→ **EXERCISE INSTRUCTIONS**
Beginning with the first line below, output every record verbatim and leave out the images.

━━━━━ THE DATA

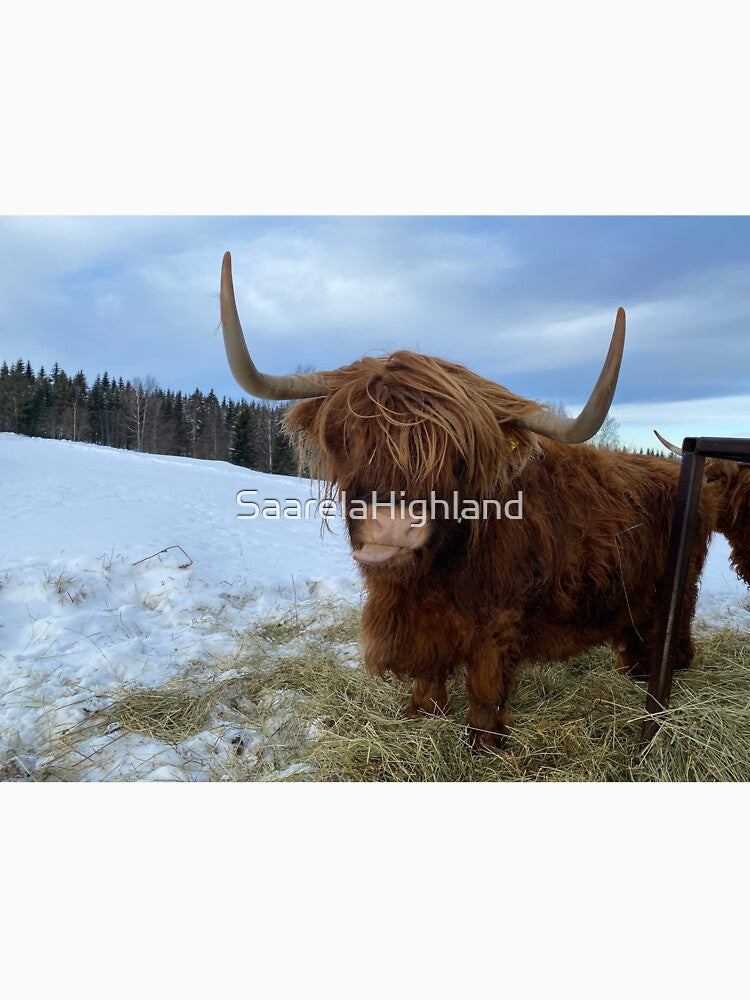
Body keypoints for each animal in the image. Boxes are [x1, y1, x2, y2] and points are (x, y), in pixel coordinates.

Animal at [220, 252, 749, 750]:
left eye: (458, 457)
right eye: (352, 435)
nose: (392, 525)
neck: (432, 576)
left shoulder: (500, 618)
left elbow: (485, 686)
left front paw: (484, 743)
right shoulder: (422, 622)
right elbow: (428, 672)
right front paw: (422, 714)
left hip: (679, 583)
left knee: (672, 627)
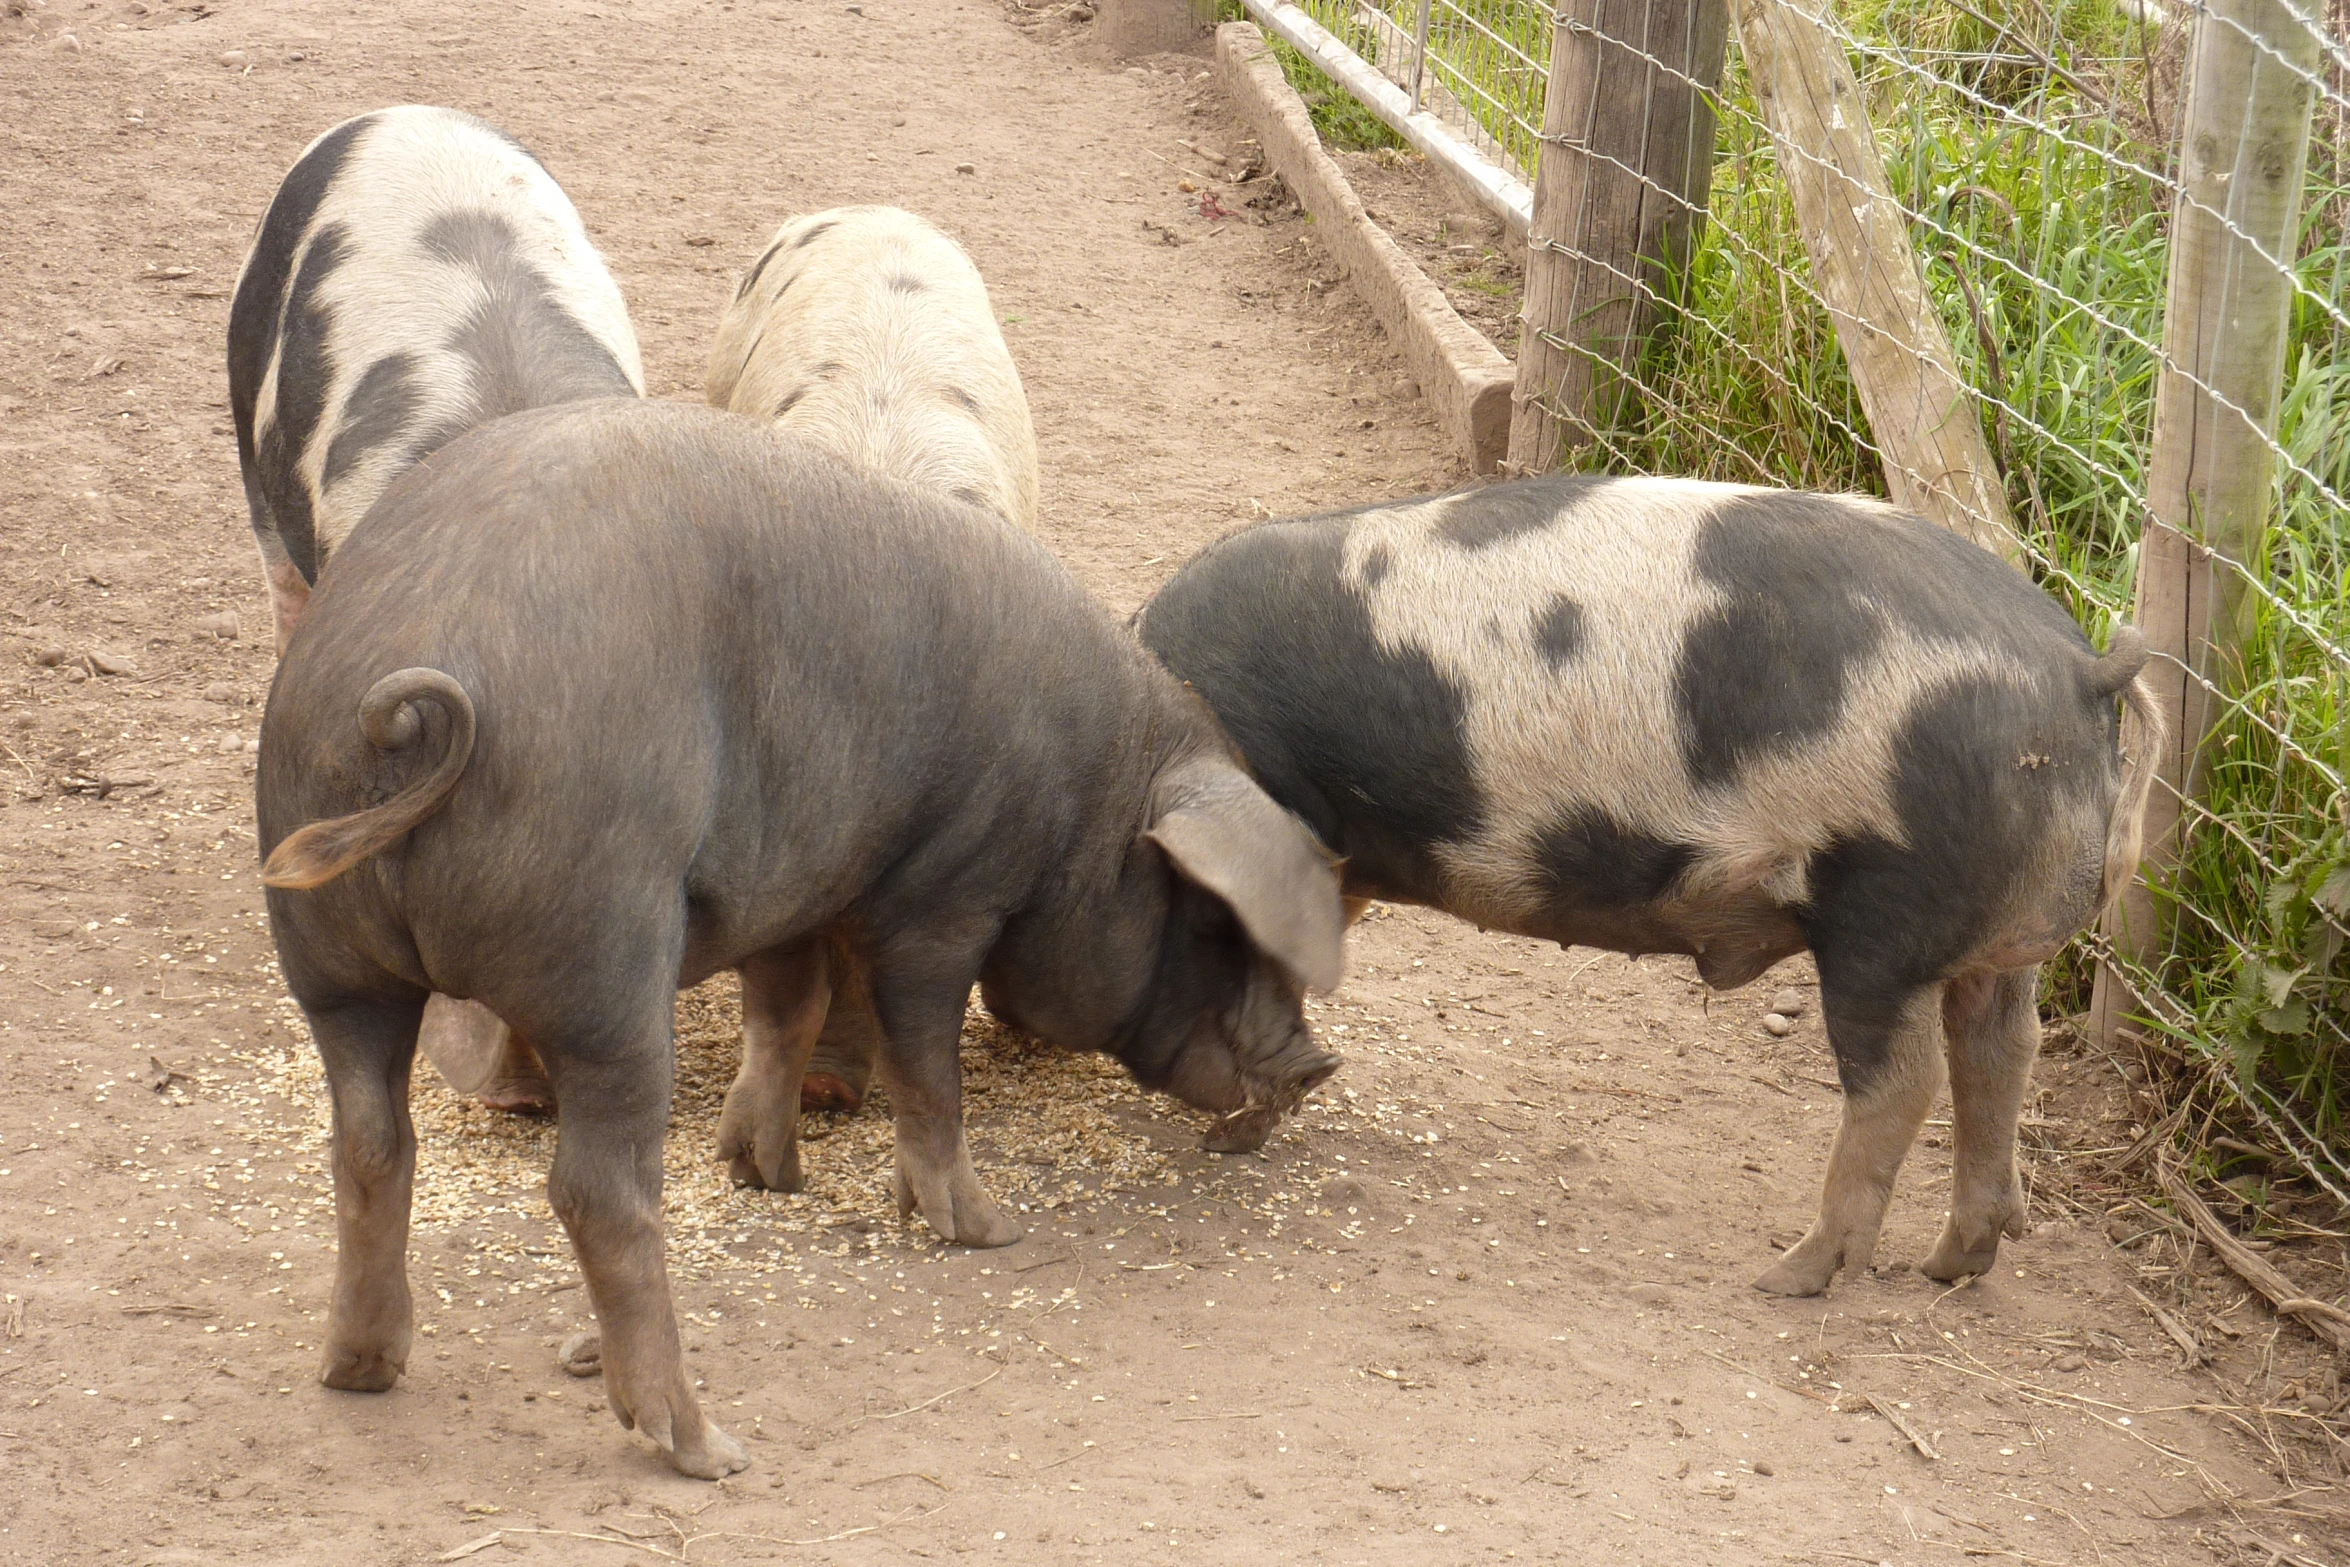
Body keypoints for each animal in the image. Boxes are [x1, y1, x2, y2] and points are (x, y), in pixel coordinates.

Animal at [257, 399, 1344, 1475]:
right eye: (1211, 920)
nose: (1316, 1063)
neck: (1094, 798)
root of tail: (408, 702)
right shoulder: (945, 899)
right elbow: (926, 1066)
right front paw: (988, 1229)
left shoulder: (787, 888)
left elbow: (787, 1011)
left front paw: (769, 1173)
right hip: (605, 966)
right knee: (597, 1191)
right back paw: (708, 1447)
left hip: (328, 961)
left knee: (370, 1141)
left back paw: (358, 1370)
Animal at [1137, 479, 2162, 1296]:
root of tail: (2081, 669)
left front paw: (1226, 1141)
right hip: (1990, 938)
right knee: (2003, 1049)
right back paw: (1953, 1264)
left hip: (1882, 915)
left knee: (1903, 1082)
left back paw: (1788, 1277)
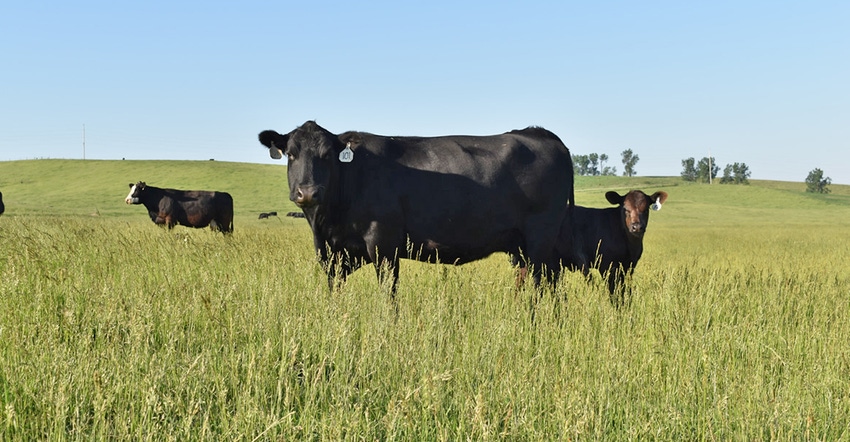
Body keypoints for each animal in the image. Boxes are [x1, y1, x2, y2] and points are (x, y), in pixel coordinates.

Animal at [258, 119, 572, 296]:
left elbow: (389, 295)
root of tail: (538, 133)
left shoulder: (383, 244)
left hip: (540, 238)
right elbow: (334, 291)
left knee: (543, 285)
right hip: (524, 246)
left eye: (326, 155)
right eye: (291, 154)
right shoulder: (333, 255)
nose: (308, 192)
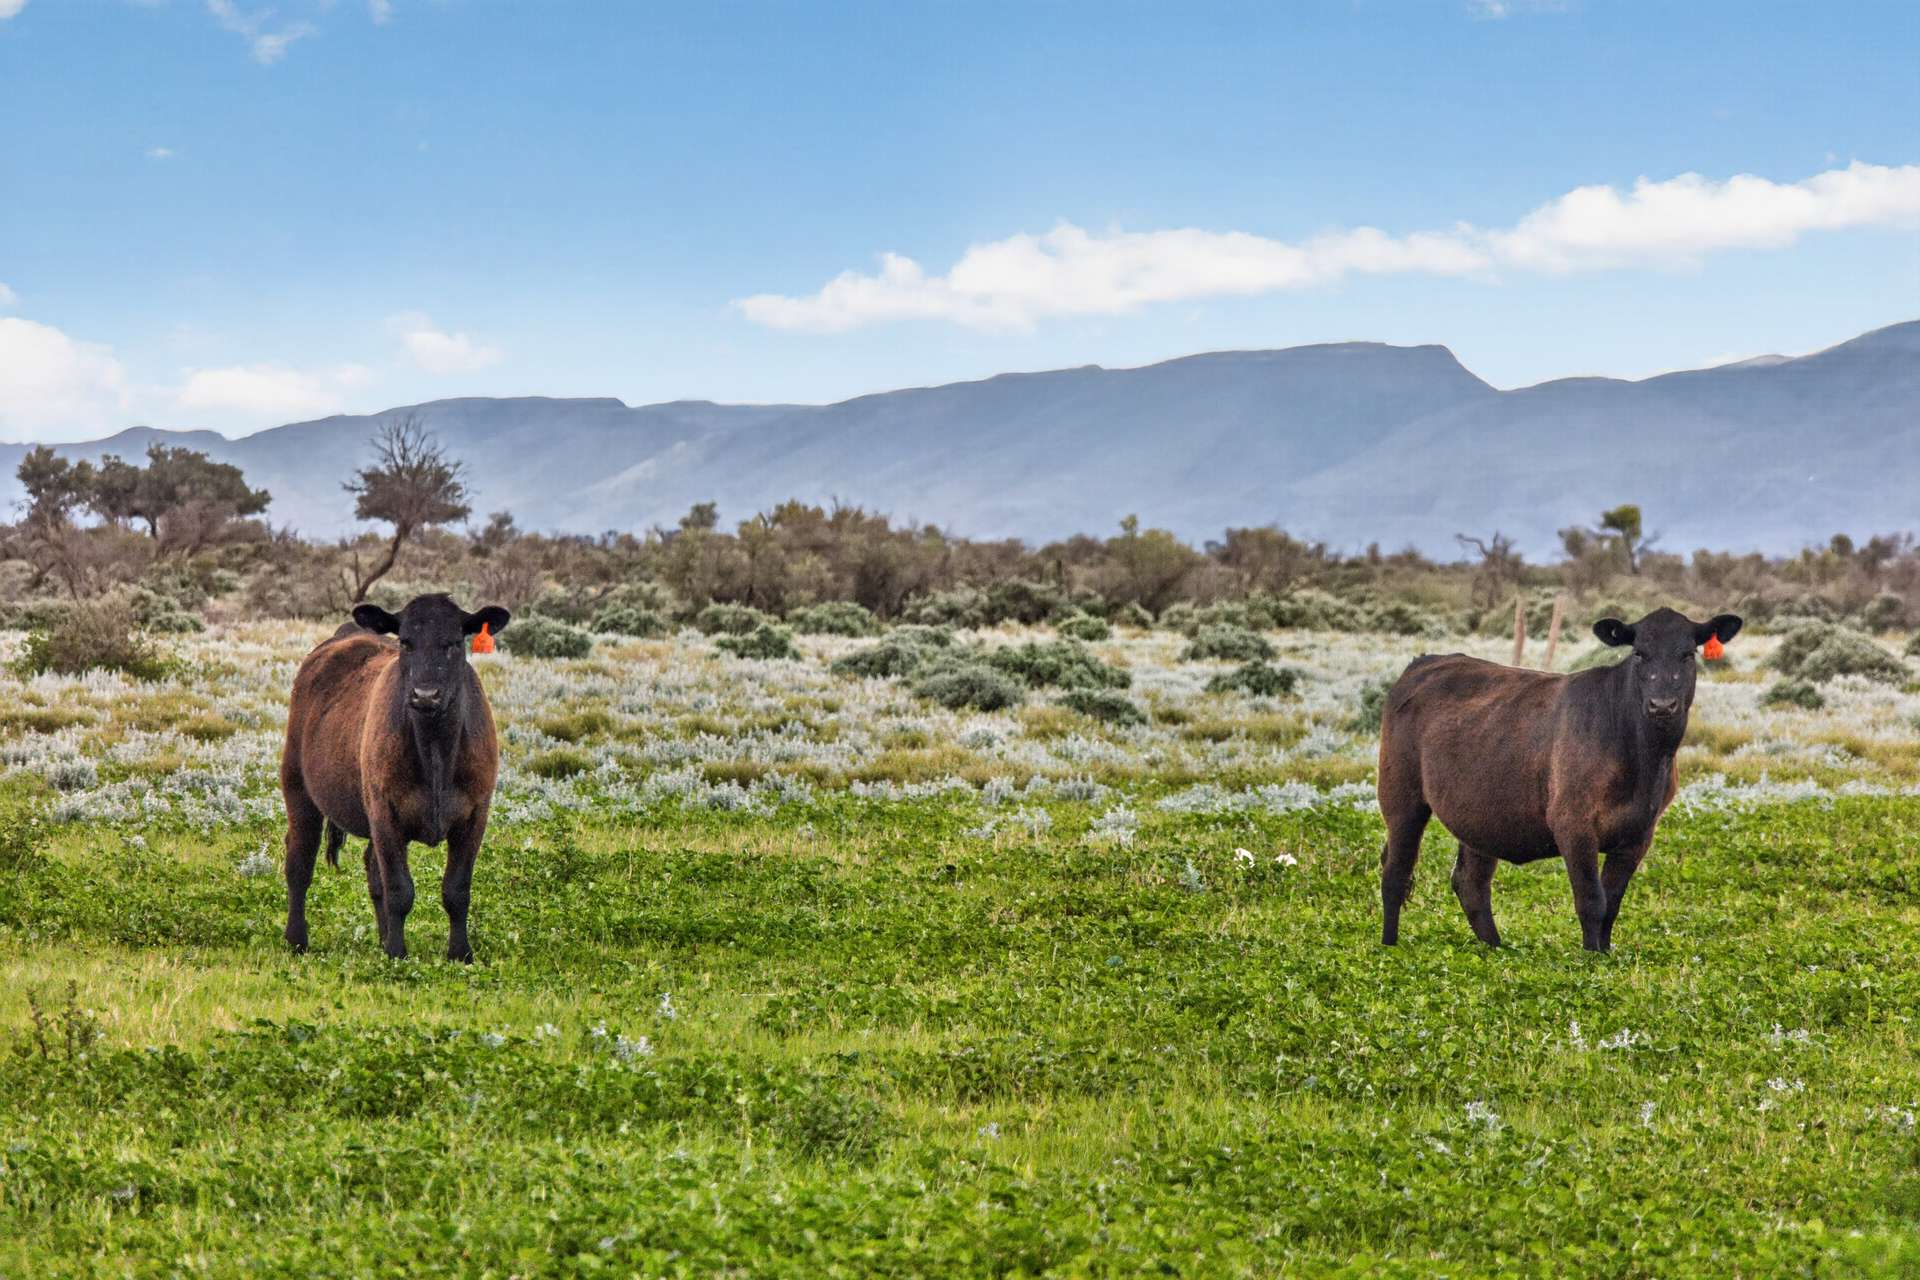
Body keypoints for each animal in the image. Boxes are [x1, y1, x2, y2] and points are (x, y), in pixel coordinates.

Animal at [280, 594, 511, 961]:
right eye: (406, 641)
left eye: (453, 642)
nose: (425, 694)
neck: (435, 751)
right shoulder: (385, 813)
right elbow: (400, 890)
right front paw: (397, 954)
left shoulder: (475, 815)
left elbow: (457, 890)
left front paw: (460, 953)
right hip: (298, 788)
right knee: (299, 863)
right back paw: (296, 940)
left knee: (371, 871)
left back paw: (381, 936)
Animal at [1376, 607, 1741, 951]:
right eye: (1639, 653)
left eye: (1688, 654)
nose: (1662, 705)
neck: (1642, 759)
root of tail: (1427, 660)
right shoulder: (1572, 821)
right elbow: (1592, 900)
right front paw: (1591, 958)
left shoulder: (1639, 832)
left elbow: (1612, 903)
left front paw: (1605, 954)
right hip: (1400, 795)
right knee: (1396, 872)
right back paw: (1389, 945)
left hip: (1479, 812)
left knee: (1471, 882)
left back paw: (1497, 949)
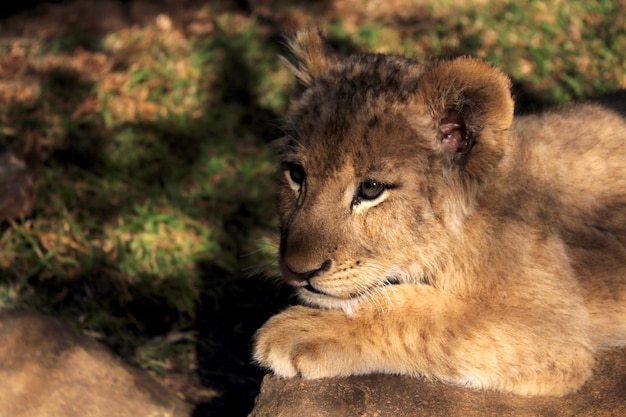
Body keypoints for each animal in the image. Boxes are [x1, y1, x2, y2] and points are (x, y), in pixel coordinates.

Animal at [251, 27, 620, 394]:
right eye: (296, 174)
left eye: (371, 189)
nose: (298, 270)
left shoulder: (554, 325)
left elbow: (417, 313)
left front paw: (300, 330)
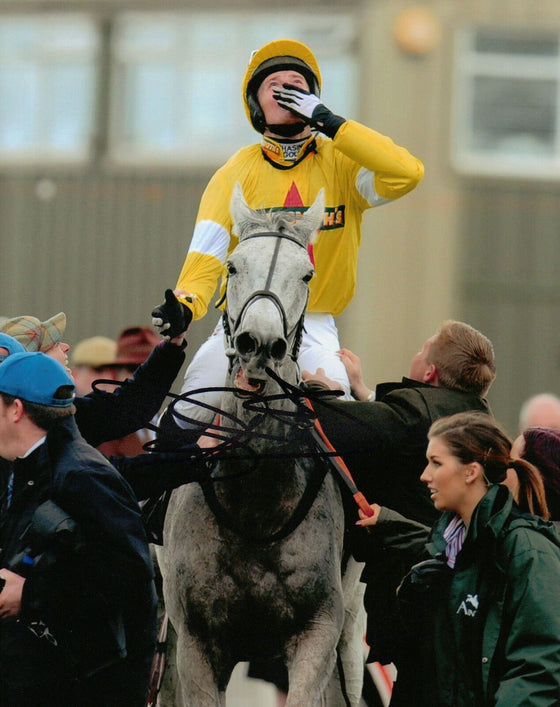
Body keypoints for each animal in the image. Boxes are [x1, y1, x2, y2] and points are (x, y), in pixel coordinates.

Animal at [160, 184, 366, 707]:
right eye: (233, 266)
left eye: (307, 273)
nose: (260, 343)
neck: (255, 504)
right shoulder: (194, 640)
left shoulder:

━━━━━━━━━━

→ **EXERCISE ANSWER**
Body keypoints for each animal in the image. Boxes are [x1, y1, x2, y2] and points are (x, y), in pixel coordinates.

Animal at [220, 252, 749, 750]:
left eye: (458, 457)
right eye: (352, 435)
nose: (392, 525)
neck: (432, 576)
left shoulder: (500, 618)
left elbow: (485, 686)
left front paw: (484, 743)
right shoulder: (422, 622)
right elbow: (428, 672)
right front paw: (422, 714)
left hip: (679, 583)
left knee: (672, 627)
Body keypoints for each animal in the image. Boxes are [x1, y1, x2, y2] and points are (x, y), in pixel coordinates.

Animal at [257, 399, 1344, 1475]:
right eye: (1211, 920)
nose: (1316, 1063)
neck: (1094, 798)
root of tail: (408, 702)
right shoulder: (945, 899)
right elbow: (926, 1066)
right front paw: (988, 1229)
left shoulder: (787, 888)
left elbow: (787, 1011)
left front paw: (769, 1173)
right hip: (605, 966)
right knee: (597, 1191)
right back paw: (708, 1447)
left hip: (328, 961)
left knee: (370, 1141)
left back paw: (358, 1370)
Animal at [1137, 479, 2162, 1296]:
root of tail: (2081, 669)
left front paw: (1226, 1141)
right hip: (1990, 938)
right knee: (2003, 1049)
right back paw: (1953, 1264)
left hip: (1882, 915)
left knee: (1903, 1082)
left back paw: (1788, 1277)
Body keypoints for each animal in the image. Boxes are [x1, y1, x2, y2] and points are (x, y), in pixel coordinates.

Animal at [258, 119, 572, 296]:
left elbow: (389, 295)
root of tail: (538, 133)
left shoulder: (383, 244)
left hip: (540, 238)
right elbow: (334, 291)
left knee: (543, 285)
right hip: (524, 246)
left eye: (326, 155)
right eye: (291, 154)
right shoulder: (333, 255)
nose: (308, 192)
Body keypoints for each animal in the image. Boxes are [x1, y1, x2, y2] and points are (x, y), in pixel coordinates.

Animal at [280, 594, 511, 961]:
right eye: (406, 641)
left eye: (453, 642)
nose: (425, 694)
neck: (435, 751)
right shoulder: (385, 813)
right elbow: (400, 890)
right front paw: (397, 954)
left shoulder: (475, 815)
left elbow: (457, 890)
left front paw: (460, 953)
right hip: (298, 788)
right knee: (299, 863)
right back paw: (296, 940)
left knee: (371, 871)
left back paw: (381, 936)
Animal at [1376, 607, 1741, 951]:
right eye: (1639, 653)
left eye: (1688, 654)
nose: (1662, 705)
neck: (1642, 759)
root of tail: (1427, 660)
right shoulder: (1572, 821)
right elbow: (1592, 900)
right front paw: (1591, 958)
left shoulder: (1639, 832)
left elbow: (1612, 903)
left front paw: (1605, 954)
right hip: (1400, 795)
right knee: (1396, 872)
right back paw: (1389, 945)
left hip: (1479, 812)
left knee: (1471, 882)
left back paw: (1497, 949)
Body keypoints for each animal in the image. Boxes are [x1, y1, x2, y2] and points are (x, y), in pixel coordinates.

Animal at [251, 27, 620, 394]:
right eye: (296, 174)
left eye: (371, 189)
nose: (298, 270)
left shoulder: (554, 325)
left elbow: (417, 313)
left front paw: (300, 330)
Body keypoints for each animal in the image. Boxes are [x1, y1, x2, y2] and points are (x, y), in pixel coordinates.

Animal at [160, 184, 366, 707]:
right eye: (233, 266)
left eye: (307, 273)
nose: (260, 343)
neck: (255, 504)
right shoulder: (194, 640)
left shoulder:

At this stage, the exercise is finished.